The UL President outlined that the University’s considerable international reach in education and its strong alumnus presence in global aviation sectors, allied with both Air Nav Ireland and IAA’s international profile in both navigation and the commercial sector in which it invests, would make the academy a “huge force” in the future development of the aviation sector.
“This Academy, operated jointly by UL and Air Nav Ireland, will be a flagship for the future of embedded learning in aviation. It will offer executive learning and leadership capability development to senior personnel. It will be a unique asset to the aviation sector in Ireland,” Professor Mey explained.
Professor Mey said the Academy would be based at UL and would also deliver on its educational remit at industry locations worldwide where an outstanding learning experience is delivered through a partnership between key industry professionals, university staff and Air Nav Ireland partnering where relevant with IAA to deliver an “experiential and research-led education”.
Dr Peter Kearney said: “This Academy aligns with AirNav Ireland’s priorities to drive continual improvement and excellence through skills and innovation. It will commence the delivery of a global industry-based formation experience directed at executive and aspiring leaders to gain first-hand knowledge of the whole sector from manufacturing through maintenance to leasing, finance, insurance, and sustainability.
“It will focus too on the career requirements of the Irish aviation sector and on working with industry on key research topics including Sustainable Aviation Fuel and a range of economic performance areas. It will support high skilled aviation jobs delivering high quality graduates ready to meet the challenges and opportunities in aviation in the coming years. This academy is a commitment to the future of aviation in Ireland,” Dr Kearney added.

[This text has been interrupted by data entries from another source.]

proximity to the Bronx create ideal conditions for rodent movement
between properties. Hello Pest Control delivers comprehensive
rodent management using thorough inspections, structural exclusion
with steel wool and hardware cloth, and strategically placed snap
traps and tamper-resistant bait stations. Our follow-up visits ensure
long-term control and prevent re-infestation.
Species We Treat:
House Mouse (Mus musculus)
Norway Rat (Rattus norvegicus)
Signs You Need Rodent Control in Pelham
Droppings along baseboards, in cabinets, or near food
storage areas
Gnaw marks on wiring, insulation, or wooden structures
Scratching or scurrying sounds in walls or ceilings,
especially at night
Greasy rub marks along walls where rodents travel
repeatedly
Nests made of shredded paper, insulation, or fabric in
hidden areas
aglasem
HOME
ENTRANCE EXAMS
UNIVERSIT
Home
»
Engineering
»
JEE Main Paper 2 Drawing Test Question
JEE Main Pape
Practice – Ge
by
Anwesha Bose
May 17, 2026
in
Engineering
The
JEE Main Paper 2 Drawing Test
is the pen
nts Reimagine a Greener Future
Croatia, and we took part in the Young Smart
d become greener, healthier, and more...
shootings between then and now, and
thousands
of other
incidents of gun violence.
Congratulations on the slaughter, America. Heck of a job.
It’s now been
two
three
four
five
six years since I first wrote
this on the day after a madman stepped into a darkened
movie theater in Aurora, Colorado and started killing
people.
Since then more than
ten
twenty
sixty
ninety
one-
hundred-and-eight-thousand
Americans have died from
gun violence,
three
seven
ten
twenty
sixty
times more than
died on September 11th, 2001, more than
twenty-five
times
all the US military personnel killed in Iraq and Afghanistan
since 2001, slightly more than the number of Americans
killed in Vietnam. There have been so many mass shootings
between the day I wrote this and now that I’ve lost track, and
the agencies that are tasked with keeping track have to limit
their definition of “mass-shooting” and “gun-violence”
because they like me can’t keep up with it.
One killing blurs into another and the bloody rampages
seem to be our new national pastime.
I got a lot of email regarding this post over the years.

Minister Jack Chambers said: ‘The launch of the Irish World Aviation Academy today is a welcome collaboration. This partnership by the University of Limerick and AirNav Ireland demonstrates the value of collaboration between education and research institutions and service providers. Ireland has a strong aviation sector and the willingness of all those involved in training, research, and innovation to work together will allow Ireland to maintain its place a world leader in aviation and help the industry meet its goals in the coming years.”
Declan Fitzpatrick, Chief Executive of the IAA, said: “Aviation has served Ireland well and will remain vital for Ireland’s economy into the future. Ireland has an outstanding safety record, and we are respected globally for what we have achieved in aviation in Ireland. But we must not be complacent as new challenges arise.
“We are experiencing new paradigms in aviation, and it is vital that we proactively promote research and innovation to ensure we have the necessary talent and skills for the future opportunities and challenges that aviation will present.”
The event heard that the ambition for the Academy is that it would become a standard requisite in senior employment in the aviation sector and deliver “industry-ready” graduates to help maintain Ireland’s competitiveness as a global aviation hub. UL is “exceptionally well placed” to offer a model of embedded learning in partnership with AirNav Ireland.
Professor Mey said: “The inception of this Academy completes the work started with the founding of UL 50 years ago, when cooperative education was introduced and placements in industry were first accredited. It advances that model to an embedded education approach that affirms the partnership role between industry and university in research-led programme design and delivery.
“There is no better sector in which to launch this concept as Irish aviation, which is itself a model of excellence and innovation. UL is proud to have been part of this success and has built on the rich heritage of Shannon as the place where the Irish aviation story began,” Professor Mey added.